Ask the average person on the street where do they think vanilla comes from and you are generally met with a lot of ums and ahhs, most are completely unaware that this sensational flavour comes from the seed pod of an orchid.
History: The spices we know so commonly today were once more prized than gold, spices such as pepper, cinnamon, tamarind, saffron, turmeric, paprika and many more. All these were discovered in far away exotic lands, well, far away for those living in Europe. The earliest recordings of vanilla usage appears to be around 1000AD, with the Totonacea native tribe located in South Eastern Mexico being the first recorded humans to discover the benefits and flavours of the Vanilla orchids pods. Initially the vanilla that made its way back to Europe was predominately used for perfumes and related products but when the Spanish arrived in 1518 they were struck by the amazing flavour of cacao drinks flavoured with vanilla. Now it is found worldwide in every kitchen flavouring so many edible items we consume on a daily basis.
Botanical outline: The facts: Vanilla planifolia is a tropical orchid requiring pollination by a specific species of bee only located in its region of origin, Southern Mexico. It took many years for the rest of the world to work out how to artificially hand pollinate these orchid flowers so that they would produce the sought after pods. Vanilla planifolia is now successfully grown in many places around the world, such as, Indonesia, Uganda, Papua New Guinea, Tonga, and Madagascar and even in our very own Australia in the more tropical climatic zones.
This is by far one the most labour intensive agricultural crops that mankind cultivates. In its place of origin it is relatively straightforward but in other locations around the world without that little native Mexican bee it is an arduous task to cultivate, pollinate and harvest. Similar to coffee the vanilla orchids pod’s flavour is affected by the environment, aspects such as, other surrounding plants and soil types and mineral content. So even though the majority of the world’s vanilla extracts come from Vanilla planifolia there has been a discovery that a mutated form of this species called Vanilla taitensis located you guessed it, in Tahiti. This new mutated species is reputed to have flavour undertones of liquorice, cherries or red wine, this has occurred because of a variance in environmental factors and growing conditions.
Propagation and Culture Plants can be grown from 50cm cuttings. They must have high humidity, good rainfall in summer, a dry winter, no frost, an open free draining mix, semi shaded position and support for climbing, as I have learnt you don’t want your orchid to get out of reach so it needs to grow up a support but be able to loop and hang over, this is important so that you can reach the flowers when pollinating needs to be completed. From a cutting the vine will be around 3m metres long in about 2-3 years, in autumn it is then time to take out the growing tip to encourage the plant to flower, this will occur a few months later. Once there are flowers you need to be prepared to undertake hand pollination, check in with a local orchid breeder or vanilla bean grower on how to successfully complete this task. Keep in mind it can eventually grow to around 10 to 15 metres long.

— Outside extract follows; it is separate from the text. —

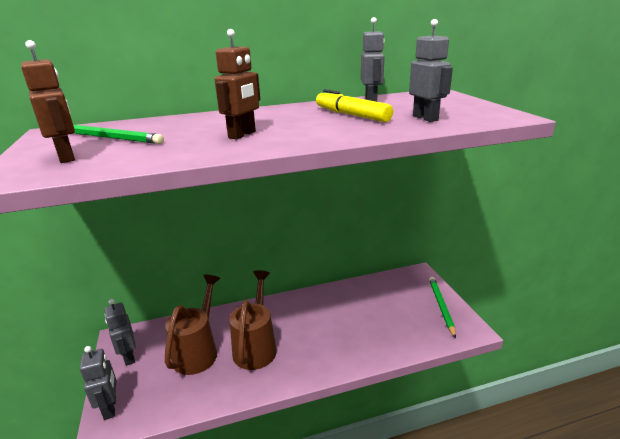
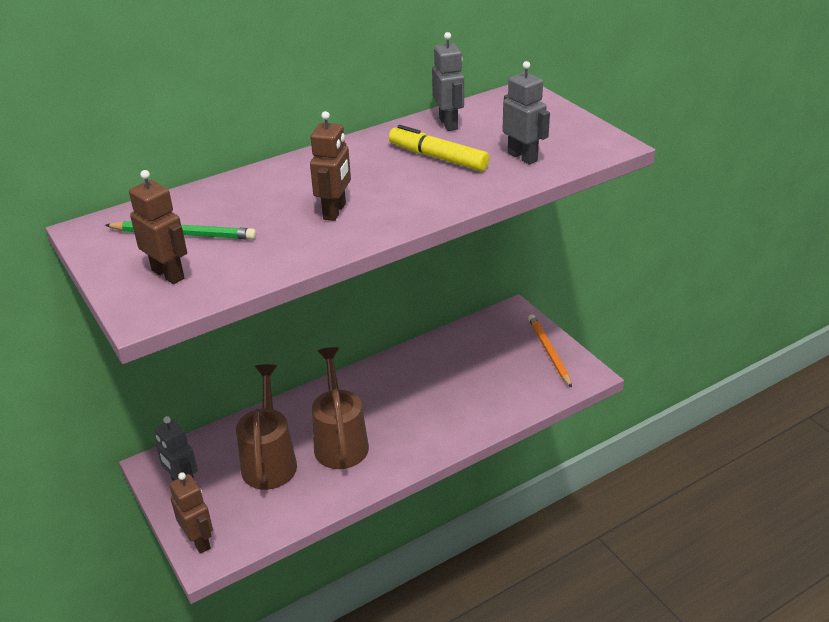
camera: 15 degrees left, 10 degrees up
grey robot [80,346,117,420] -> brown robot [169,472,213,554]
green pencil [429,277,456,338] -> orange pencil [528,315,572,388]

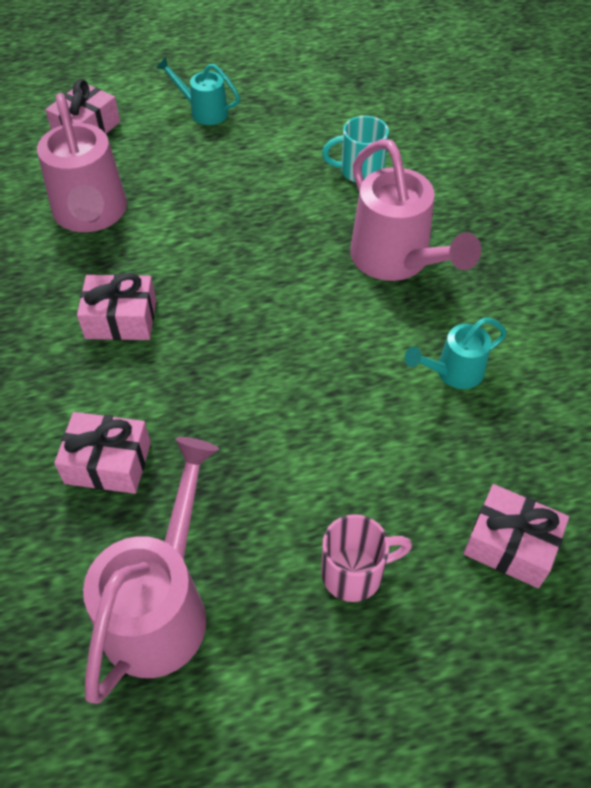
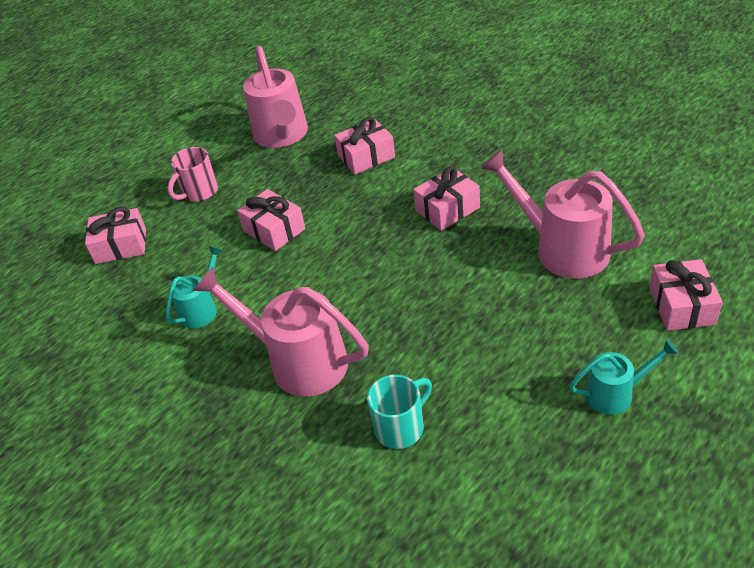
camera: 150 degrees right, 10 degrees down
none -> pink gift [237,189,305,251]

Production of the Vanilla Bean: The green fragrant waxy flowers that open during the morning will only last a few hours before dying so time is of the essence (excuse the pun) when it comes to hand pollinating. Once the flower has been pollinated the green bean-like pods will form in a few weeks and then take up to 9 months to mature. Beans in Qld plantations are harvested through the winter months. Each flower can only produce one pod.
How to do they make vanilla extract and how do you cure your pods. Percolating chopped up beans in ethyl alcohol and water makes the vanilla extract. The extraction process takes around 48 hours and is kept as cool as possible so that there is minimal flavour loss. The extract then takes days to weeks to mellow, be filtered and finally bottled.
Harvest time is when the beans turn from green to yellow generally in winter, here the pods then need to go through the process of being heated in the sun to sweating in airtight boxes overnight. This curing process can take quite some time, months in fact. Once complete you have your ready to go cured vanilla pods for your cooking delights.
Uses/benefits: Vanilla is fabulous used in beverages, desserts, cakes, soaps, tea, sugar, salt, perfumes, cosmetics, candles, savoury dishes too. It is reputed to lower stress, promote calming, insect repelling and even has been touted to be an aphrodisiac. It can act successfully as a flavour enhancer for other flavours not just a stand out flavour on its own.
Anywhere south of Brisbane may find it a challenge to grow pods but micro environments can be created and we have just had our 2nd year of flowers on my grandmothers plant here in Brisbane, we just have to master the hand pollination and reduce the height of our 5m vine!
Did you know?
Vanilla was originally only thought to be good for perfume by the Spanish
The world’s annual consumption is around 2300 tonnes.
Madagascar is the largest producer at around 50% of global production.
Back in 2004 Vanilla prices peaked at $500 per kilo.